N.T. Wright has a new book out

Here’s an interview with the New Testament scholar who is popular in Catholic circles as well:

RNS: You address the question of whether Adam was a historical figure in one of the first chapters of the book, and you’re also an authority on the Apostle Paul. Another Theologian I respect, Dr. Albert Mohler, has written, “If Adam was not a historical figure, and thus if there was no Fall into sin and all humanity did not thus sin in Adam, then Paul’s telling of the Gospel is wrong.” How do you respond?

NTW: It is possible to get to the right answer for the wrong reasons. For example, if you think that 2+2 = 5 but also that 4+4 =7 then if someone asks you “what is 2+2+4+4?” you will say “12” and be correct, but for two wrong reasons.
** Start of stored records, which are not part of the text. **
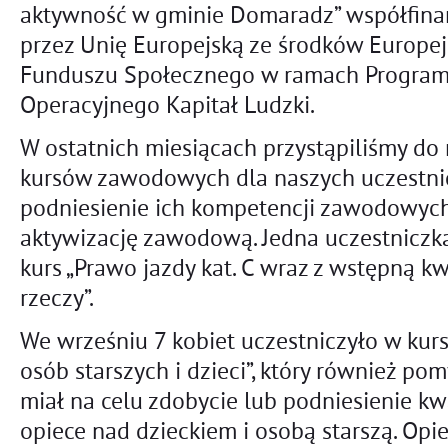
aktywność w gminie Domaradz” współfin
przez Unię Europejską ze środków Europej
Funduszu Społecznego w ramach Progra
Operacyjnego Kapitał Ludzki.
W ostatnich miesiącach przystąpiliśmy do r
kursów zawodowych dla naszych uczestnicz
podniesienie ich kompetencji zawodowych
aktywizację zawodową. Jedna uczestniczk
kurs „Prawo jazdy kat. C wraz z wstępną k
rzeczy”.
We wrześniu 7 kobiet uczestniczyło w ku
osób starszych i dzieci”, który również pom
miał na celu zdobycie lub podniesienie k
opiece nad dzieckiem i osobą starszą. Opi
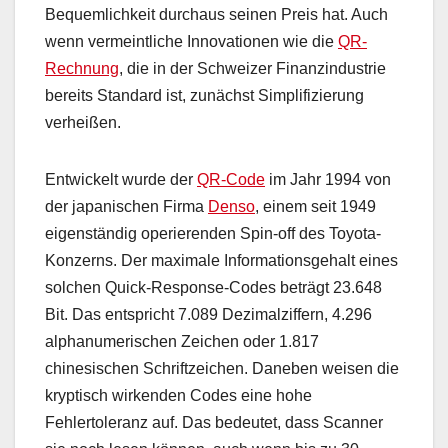
Bequemlichkeit durchaus seinen Preis hat. Auch
wenn vermeintliche Innovationen wie die
QR-
Rechnung
, die in der Schweizer Finanzindustrie
bereits Standard ist, zunächst Simplifizierung
verheißen.
Entwickelt wurde der
QR-Code
im Jahr 1994 von
der japanischen Firma
Denso
, einem seit 1949
eigenständig operierenden Spin-off des Toyota-
Konzerns. Der maximale Informationsgehalt eines
solchen Quick-Response-Codes beträgt 23.648
Bit. Das entspricht 7.089 Dezimalziffern, 4.296
alphanumerischen Zeichen oder 1.817
chinesischen Schriftzeichen. Daneben weisen die
kryptisch wirkenden Codes eine hohe
Fehlertoleranz auf. Das bedeutet, dass Scanner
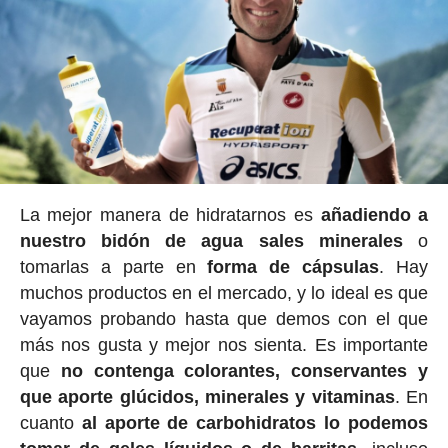
La mejor manera de hidratarnos es
añadiendo a
nuestro bidón de agua sales minerales
o
tomarlas a parte en
forma de cápsulas
. Hay
muchos productos en el mercado, y lo ideal es que
vayamos probando hasta que demos con el que
más nos gusta y mejor nos sienta. Es importante
que
no contenga colorantes, conservantes y
que aporte glúcidos, minerales y vitaminas
. En
cuanto
al aporte de carbohidratos lo podemos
I don’t know what logic Mr. Mohler is applying in the quote you give. I think it’s probably that of the “covenant of works,” found in the Westminster Confession and elsewhere, according to which God gives Adam a kind of moral test which he fails. Then he runs the test again with Jesus and he gets it right, so his “getting-it-right” (aka “righteousness”) is available for the rest of us. Obviously if you take Adam out of that equation it falls apart.

I do not believe that that is a good way of describing how biblical theology works, for reasons I’ve gone into at length in other books. In particular, I don’t think it’s how Paul expounds “justification by faith.” So I think the “covenant of works” line is a kind of 2+2 = 5 thing. But that doesn’t mean Mr. Mohler and his friends are wrong about a historical Adam. Somewhere along the line there’s a 4+4 = 7 thing as well so the calculation comes out right for the wrong reasons.

The way I see it is that there were many hominids or similar creatures, part of the long slow process of God’s good creation. And at a particular time God called a particular pair for a particular task:  to look after his creation and make it flourish in a whole new way. Actually, this fits with the scientific evidence according to which there were some significant changes in the hominid population and lifestyle around 6000 years ago, though I wouldn’t myself put too much weight on that.

The point is that if you start, not with Adam and a “moral test,” but with Adam and Eve and a vocation (see Psalm 8), then a lot of things in Paul look significantly different. There is more to Paul—and to Genesis—than you might have thought. It all works, it’s all good, it’s all about God’s grace—and it’s about a justification through which humans are “put right” in order to get the original project back on track, so that we might be “putting-right” people for the world. That’s something that’s often been strangely absent from a Westminster Confession type of theology.